In terms of chatting to other people or different gamers, Steam Voice Chat is limiting. You’re most likely to chat with your friends on Steam Voice Chat. Whereas, with other options such as Discord, you can join different servers and chat with different people.
Tox is slightly different from the other voice chat options on this list. Unlike the alternatives, Tox has a strong focus on user privacy, using end-to-end encryption to protect your data. It also uses a peer-to-peer connection model to boost your privacy further while chatting and playing games.
Tox is actually a protocol that has several different implementations, depending on your operating system. Voice chat software using the Tox protocol is available for Windows, macOS, Linux, Android, and iOS, as well as a web-based option.
The Pros of Tox
The Tox protocol offers a secure voice chat option for gamers. Privacy is important, and many voice chat options overlook this important issue. Furthermore, as the Tox source code is open source, you can make sure nothing untoward is taking place with your data.

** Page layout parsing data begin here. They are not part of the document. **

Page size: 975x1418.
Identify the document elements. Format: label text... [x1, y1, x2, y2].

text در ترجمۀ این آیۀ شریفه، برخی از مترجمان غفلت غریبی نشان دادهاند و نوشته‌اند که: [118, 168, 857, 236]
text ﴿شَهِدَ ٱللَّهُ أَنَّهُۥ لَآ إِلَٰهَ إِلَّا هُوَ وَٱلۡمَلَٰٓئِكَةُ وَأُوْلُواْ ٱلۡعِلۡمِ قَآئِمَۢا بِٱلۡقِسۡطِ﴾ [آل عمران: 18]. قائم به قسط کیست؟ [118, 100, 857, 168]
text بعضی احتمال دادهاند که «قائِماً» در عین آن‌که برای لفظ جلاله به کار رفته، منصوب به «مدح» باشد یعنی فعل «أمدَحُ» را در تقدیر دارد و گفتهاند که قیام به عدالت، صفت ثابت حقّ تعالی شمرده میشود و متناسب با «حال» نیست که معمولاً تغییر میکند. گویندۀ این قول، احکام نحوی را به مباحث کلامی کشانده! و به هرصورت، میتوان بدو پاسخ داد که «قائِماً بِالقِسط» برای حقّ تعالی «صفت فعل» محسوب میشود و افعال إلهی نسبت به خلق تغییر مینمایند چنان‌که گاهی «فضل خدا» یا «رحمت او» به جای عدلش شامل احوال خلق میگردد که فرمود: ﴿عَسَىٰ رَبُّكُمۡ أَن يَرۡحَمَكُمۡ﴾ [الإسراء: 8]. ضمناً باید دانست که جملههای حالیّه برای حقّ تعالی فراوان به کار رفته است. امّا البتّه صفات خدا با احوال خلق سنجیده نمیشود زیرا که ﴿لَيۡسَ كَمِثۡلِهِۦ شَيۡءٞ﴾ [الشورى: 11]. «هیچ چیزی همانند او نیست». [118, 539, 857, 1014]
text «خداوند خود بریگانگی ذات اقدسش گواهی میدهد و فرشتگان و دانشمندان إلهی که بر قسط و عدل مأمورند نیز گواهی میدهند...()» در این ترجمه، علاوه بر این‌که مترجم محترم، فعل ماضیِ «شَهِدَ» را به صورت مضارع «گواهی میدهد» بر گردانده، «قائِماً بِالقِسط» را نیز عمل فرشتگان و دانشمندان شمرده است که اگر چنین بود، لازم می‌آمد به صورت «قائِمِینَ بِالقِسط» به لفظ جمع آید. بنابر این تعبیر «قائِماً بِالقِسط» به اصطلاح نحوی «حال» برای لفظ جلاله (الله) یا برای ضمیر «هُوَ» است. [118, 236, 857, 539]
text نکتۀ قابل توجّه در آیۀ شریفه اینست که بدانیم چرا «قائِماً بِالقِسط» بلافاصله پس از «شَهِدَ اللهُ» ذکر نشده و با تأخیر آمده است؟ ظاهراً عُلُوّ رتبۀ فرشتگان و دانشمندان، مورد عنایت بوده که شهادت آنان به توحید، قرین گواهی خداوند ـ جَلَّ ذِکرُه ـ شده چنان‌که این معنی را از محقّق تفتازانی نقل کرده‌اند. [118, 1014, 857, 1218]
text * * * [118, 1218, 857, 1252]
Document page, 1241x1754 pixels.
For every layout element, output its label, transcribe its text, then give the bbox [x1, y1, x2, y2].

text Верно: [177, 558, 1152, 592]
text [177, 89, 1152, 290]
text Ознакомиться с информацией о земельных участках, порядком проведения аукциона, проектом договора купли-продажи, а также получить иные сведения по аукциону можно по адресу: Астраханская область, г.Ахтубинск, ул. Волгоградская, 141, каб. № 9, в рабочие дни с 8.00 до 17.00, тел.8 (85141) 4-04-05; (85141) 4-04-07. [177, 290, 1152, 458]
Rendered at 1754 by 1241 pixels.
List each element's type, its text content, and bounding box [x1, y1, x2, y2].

You can find a Tox app for almost any modern operating system, meaning cross-platform chat is a possibility. Also, because Tox is cross-platform, you’ll find developers innovating around the protocol and adding features to their chat clients where possible.
The Cons of Tox
Because Tox is peer-to-peer, the voice quality can suffer. The quality is only as good as your connection to one another. By extension, you cannot send messages if the other user is not connected to the Tox messenger. Some apps might show the message as sent when, in reality, it is waiting to complete transmission.
Moreover, because of the open-source nature of the Tox protocol, developers come and go. There are at least seven different abandoned instant messaging services at the time of writing. That number could increase if a service doesn’t attract enough users, or even if the development team lose interest in the project.